BEGIN Input data

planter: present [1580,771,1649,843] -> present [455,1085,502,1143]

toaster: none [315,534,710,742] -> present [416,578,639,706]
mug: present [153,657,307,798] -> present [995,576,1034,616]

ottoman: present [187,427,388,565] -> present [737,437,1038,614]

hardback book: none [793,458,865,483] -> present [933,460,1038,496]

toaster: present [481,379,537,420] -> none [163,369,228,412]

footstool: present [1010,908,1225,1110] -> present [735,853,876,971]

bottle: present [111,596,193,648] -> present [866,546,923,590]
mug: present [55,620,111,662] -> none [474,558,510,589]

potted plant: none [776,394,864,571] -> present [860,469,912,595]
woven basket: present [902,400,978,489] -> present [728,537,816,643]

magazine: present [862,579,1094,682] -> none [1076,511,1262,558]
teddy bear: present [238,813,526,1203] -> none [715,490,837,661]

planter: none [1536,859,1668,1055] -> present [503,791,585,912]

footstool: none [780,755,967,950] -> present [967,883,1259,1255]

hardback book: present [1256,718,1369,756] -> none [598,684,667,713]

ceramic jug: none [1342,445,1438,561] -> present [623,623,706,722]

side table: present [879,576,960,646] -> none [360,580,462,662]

END Input data

What you should do – Give back all of the data exactly, with every line intact.

Answer to this exercise –
planter: present [1580,771,1649,843] -> present [455,1085,502,1143]

toaster: none [315,534,710,742] -> present [416,578,639,706]
mug: present [153,657,307,798] -> present [995,576,1034,616]

ottoman: present [187,427,388,565] -> present [737,437,1038,614]

hardback book: none [793,458,865,483] -> present [933,460,1038,496]

toaster: present [481,379,537,420] -> none [163,369,228,412]

footstool: present [1010,908,1225,1110] -> present [735,853,876,971]

bottle: present [111,596,193,648] -> present [866,546,923,590]
mug: present [55,620,111,662] -> none [474,558,510,589]

potted plant: none [776,394,864,571] -> present [860,469,912,595]
woven basket: present [902,400,978,489] -> present [728,537,816,643]

magazine: present [862,579,1094,682] -> none [1076,511,1262,558]
teddy bear: present [238,813,526,1203] -> none [715,490,837,661]

planter: none [1536,859,1668,1055] -> present [503,791,585,912]

footstool: none [780,755,967,950] -> present [967,883,1259,1255]

hardback book: present [1256,718,1369,756] -> none [598,684,667,713]

ceramic jug: none [1342,445,1438,561] -> present [623,623,706,722]

side table: present [879,576,960,646] -> none [360,580,462,662]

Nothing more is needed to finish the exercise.